## Exercise prompt
In which lines of the data does the string "neuronout" appear? Copy every one.

Design files in text formats:
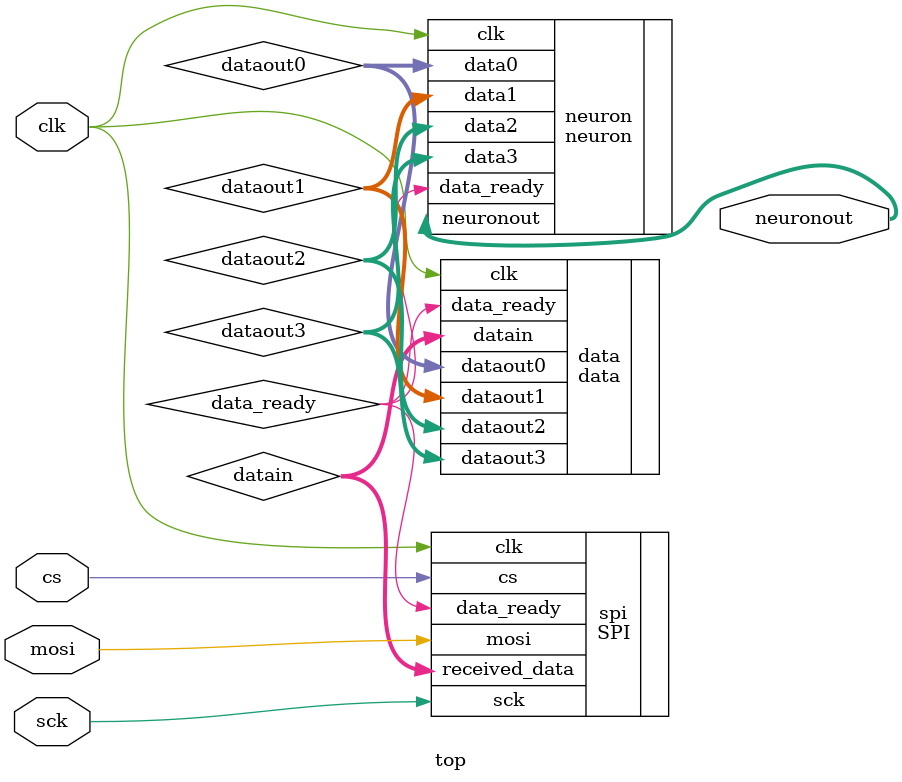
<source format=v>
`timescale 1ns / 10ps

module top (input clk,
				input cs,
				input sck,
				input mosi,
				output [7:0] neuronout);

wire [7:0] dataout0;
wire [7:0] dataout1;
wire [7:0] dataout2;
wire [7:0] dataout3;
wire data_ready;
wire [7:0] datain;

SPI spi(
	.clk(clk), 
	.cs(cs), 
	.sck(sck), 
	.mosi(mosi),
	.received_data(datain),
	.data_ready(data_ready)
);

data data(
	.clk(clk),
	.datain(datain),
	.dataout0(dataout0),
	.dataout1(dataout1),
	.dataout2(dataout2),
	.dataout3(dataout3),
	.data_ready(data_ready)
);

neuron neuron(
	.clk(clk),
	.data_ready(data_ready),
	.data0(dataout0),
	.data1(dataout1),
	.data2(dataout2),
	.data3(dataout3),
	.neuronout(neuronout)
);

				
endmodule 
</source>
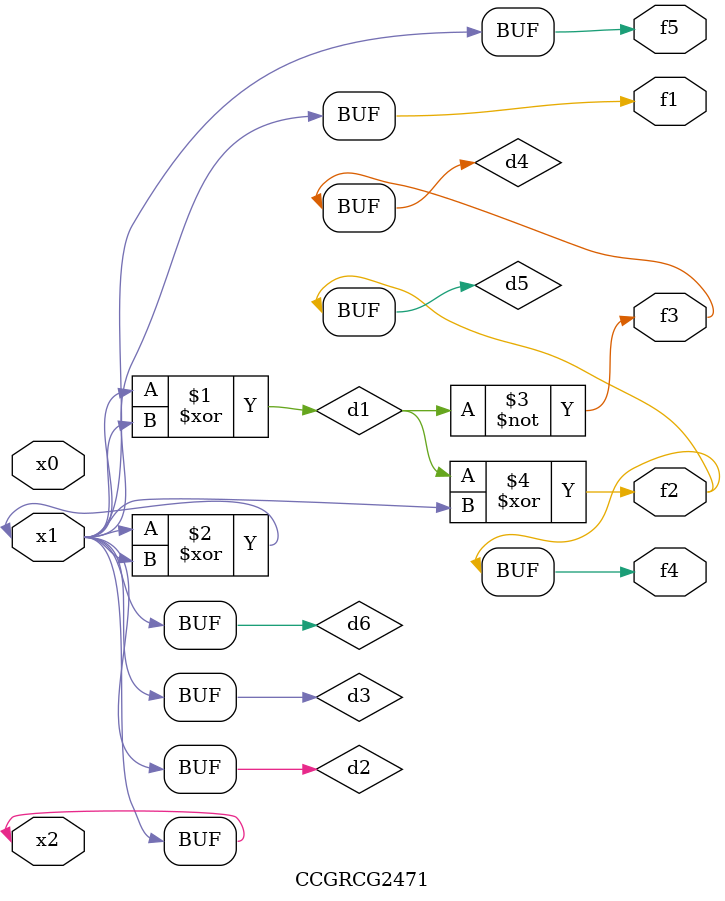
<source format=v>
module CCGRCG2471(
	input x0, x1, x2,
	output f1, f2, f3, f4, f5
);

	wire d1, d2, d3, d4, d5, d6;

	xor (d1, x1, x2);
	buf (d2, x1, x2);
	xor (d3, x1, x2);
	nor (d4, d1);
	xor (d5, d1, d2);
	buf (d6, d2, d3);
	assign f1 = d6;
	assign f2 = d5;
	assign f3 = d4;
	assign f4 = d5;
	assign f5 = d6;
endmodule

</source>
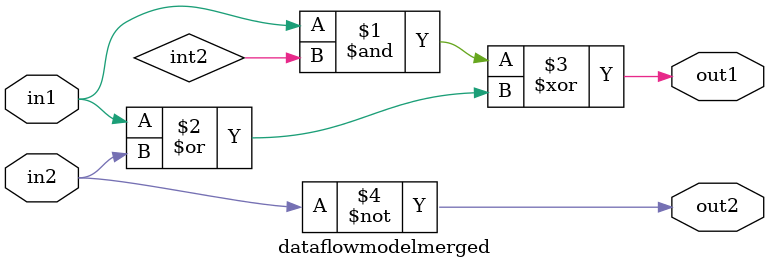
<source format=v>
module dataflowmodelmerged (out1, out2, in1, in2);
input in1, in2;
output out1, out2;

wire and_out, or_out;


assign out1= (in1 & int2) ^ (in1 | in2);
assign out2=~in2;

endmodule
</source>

## Answer to this task
				output [7:0] neuronout);
	.neuronout(neuronout)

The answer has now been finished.